[Stored items]
※ ※ ※

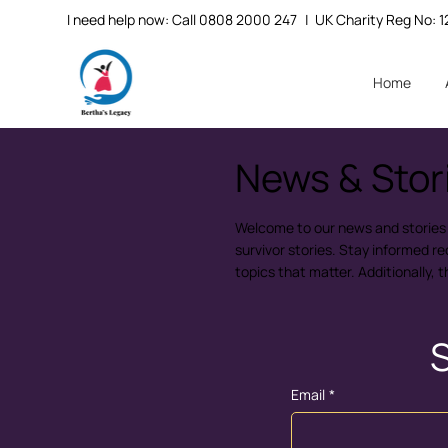
I need help now: Call 0808 2000 247
| UK Charity Reg No:
Home
News & Stor
Welcome to our news and stories hu
survivor stories. Stay informed r
topics that matter. Additionally, 
S
Email
*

※ ※ ※

### TASK ITEM
Please give every line of text from the records above as a numbered list, skipping any blank lines. Leave the pictures out of your answer.

### EXERCISE ANSWER
1. I need help now: Call 0808 2000 247
2. | UK Charity Reg No:
3. Home
4. News & Stor
5. Welcome to our news and stories hu
6. survivor stories. Stay informed r
7. topics that matter. Additionally, 
8. S
9. Email
10. *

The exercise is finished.